The four graphs are from my daily river analysis posted here on MB. The outlooks are readily linked from that report.

(green=snowpack(SWE), blue=precipitation(WYTD)


----------



## GeoRon (Jun 24, 2015)

Earlier in this thread there were discussions of recent years in the Arkansas Basin. Below is 2018 thru 2021. Mean peak in the Basin is not until April 4th. If the 6-10 and 8-14 day Outlooks pan out then the Basin snowpack will be above Median(green line), soil moisture will be much improved and early runoff should substantially improve upper basin reservoir content. Keep your fingers crossed.

I would categorize in laymen's terms the red shaded area as "dismal"(2018 for example).


----------



## MNichols (Nov 20, 2015)

With nearly two-thirds of the United States abnormally dry or worse, the government’s spring forecast offers little hope for relief, especially in the West where a devastating megadrought has taken root and worsened.

Weather service and agriculture officials warned of possible water use cutbacks in California and the Southwest, increased wildfires, low levels in key reservoirs such as Lake Mead and Lake Powell and damage to wheat crops.

The National Oceanic and Atmospheric Administration’s official spring outlook Thursday sees an expanding drought with a drier than normal April, May and June for a large swath of the country from Louisiana to Oregon. including some areas hardest hit by the most severe drought.
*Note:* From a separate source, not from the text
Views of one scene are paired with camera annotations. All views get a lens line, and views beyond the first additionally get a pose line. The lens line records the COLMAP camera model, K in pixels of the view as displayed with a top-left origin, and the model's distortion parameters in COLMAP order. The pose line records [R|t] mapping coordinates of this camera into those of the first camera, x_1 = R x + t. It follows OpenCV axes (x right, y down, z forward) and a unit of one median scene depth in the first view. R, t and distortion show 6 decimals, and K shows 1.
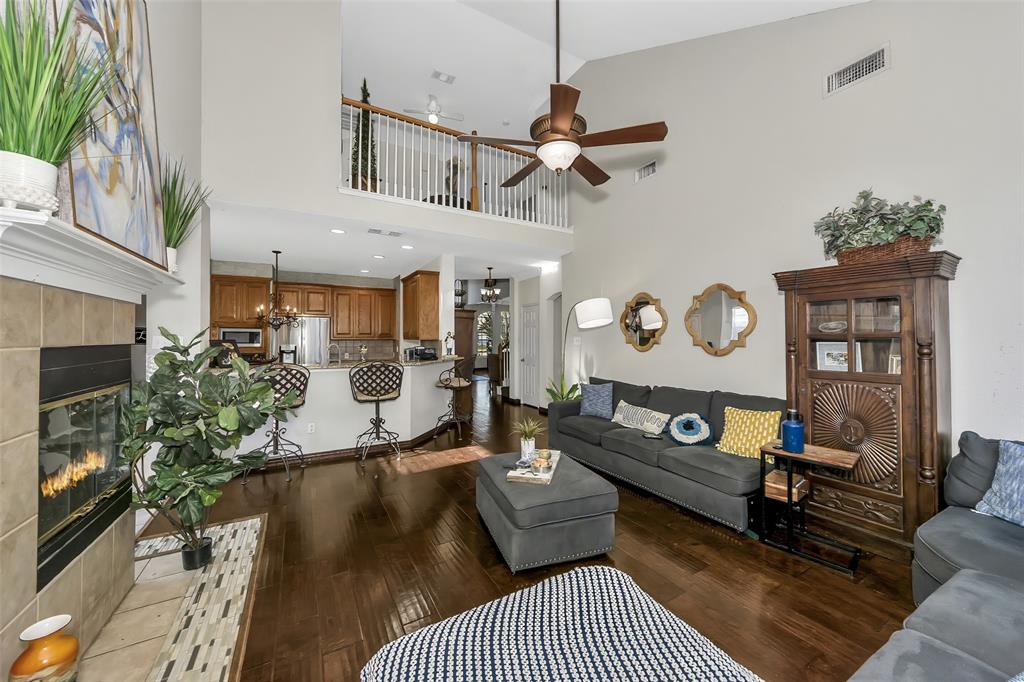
lens RADIAL K [[378.7, 0, 512.3], [0, 378.7, 333.8], [0, 0, 1]] dist [-0.000949, -0.000294]
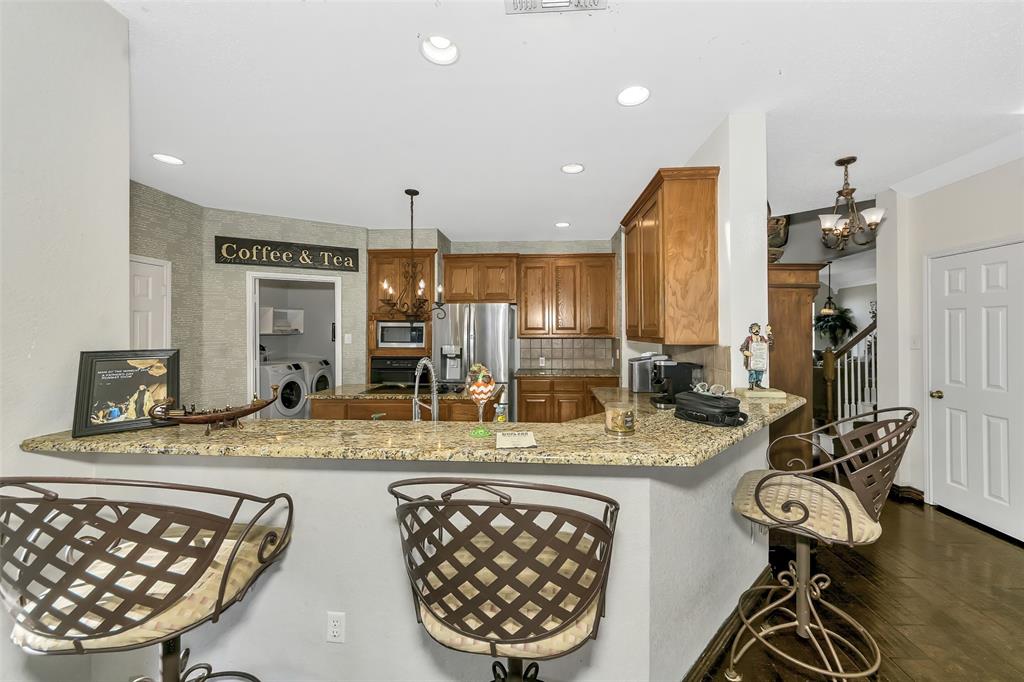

And nearly all of the continental United States is looking at warmer than normal spring, except for tiny parts of the Pacific Northwest and southeast Alaska, which makes drought worse.

“We are predicting prolonged and widespread drought,” National Weather Service Deputy Director Mary Erickson said. “It’s definitely something we’re watching and very concerned about.”

NOAA expects the spring drought to hit 74 million people.

Several factors go into worsening drought, the agency said. A La Nina cooling of parts of the central Pacific continues to bring dry weather for much of the country, while in the Southwest heavy summer monsoon rains failed to materialize. Meteorologists also say the California megadrought is associated with long-term climate change.

Thursday’s national Drought Monitor shows almost 66% of the nation is in an abnormally dry condition, the highest mid-March level since 2002. And forecasters predict that will worsen, expanding in parts of Florida, Texas, Oklahoma, Kansas, Nebraska, Colorado, Wyoming and South Dakota, with small islands of relief in parts of the Great Lakes and New England.









Forecast shows nasty drought worsens for much of U.S.


Thursday's spring outlook is bad news for the West, which has been under a megadrought for more than 20 years.




www.pbs.org





Granted, this comes from an extremely questionable source, but it seems to be on parallel with what's happening


----------



## MNichols (Nov 20, 2015)

This morning in the Canon City Daily Discord

The snowpack in Colorado’s mountains has reached 93% of normal, federal survey data showed Tuesday — lagging slightly at the moment when cities and food growers decide whether water supplies will be sufficient for crops, cattle and a growing population.

While recent heavy snow bodes well, measured in relation to the norm between 1981 and 2010, federal forecasters on Tuesday also warned they’re expecting “below normal” water flows in streams and rivers once snow melts due to decades of mostly increasing aridity.

“Our soil is pretty dry, and current stream flows are low, something that’s going to play into snowpack runoff,” said Brian Domonkos, the U.S. Department of Agriculture’s Colorado Snow Survey supervisor.

“Traditionally, if we had a snowpack at this level with normal soil moisture and base stream flows, we’d see better runoff. But as dry as things are, stream flow and soils, we’re expecting below normal runoff in most if not all river basins,” Domonkos said.

“We get less bang for the buck from snowpack. From a drought standpoint, this snow accumulation we’ve received in March does not offset the drought,” he said. “And from fire perspective, has this snowpack taken us out of fire concerns? Absolutely not.”

Colorado’s northern and eastern river basins generally received heavier snow.

Snowpack in the closely-watched Colorado River Basin — 40 million people and growers across seven western states rely on it — was at 89% of the norm.

Southwestern Colorado faced the driest conditions with snowpack measured in the combined San Miguel, Dolores, Animas and San Juan river watersheds at 87% of normal.

The South Platte River watershed had 102% of normal snowpack, and the level was 111% of the norm along the upper Rio Grande River. Arkansas River watershed snowpack was at 110%. In northern Colorado, snowpack along the Yampa and White rivers was at 91% of the norm, and the North Platte and Laramie watersheds had 97% of normal.

Mountain snowpack serves as a natural slow-release source of water tapped by farmers, cattle ranchers and cities. Climate warming has been shrinking snowpack and decreasing runoff into streams. Scientists have projected a sharply reduced contribution of melting snow in the Colorado River Basin to water available for growing crops.

Worldwide, more than 2 billion people depend on water that begins as snow. Reduced water flows from snowmelt have complicated food production in California, western China, South America, Central Asia and southern Europe.

Colorado mountain snowpack traditionally has peaked between now and mid-April. Water providers focus on that level knowing that rising temperatures soon will melt the snow, sending water into streams and rivers.

Denver Water planners have found that climate warming increases the uncertainty of precipitation and stream flows. And utility officials are counting on an expansion of Gross Reservoir, west of Boulder, to store more water from northern mountains. This will make Denver more resilient, the officials say, as snow becomes less predictable.

Agriculture uses about 85% of Colorado’s water supplies. Denver residents typically use around 80 gallons a day per person on average for all indoor and outdoor purposes. Conservationists are pushing for increased efficiency toward a target of 40 gallons for indoor use.


----------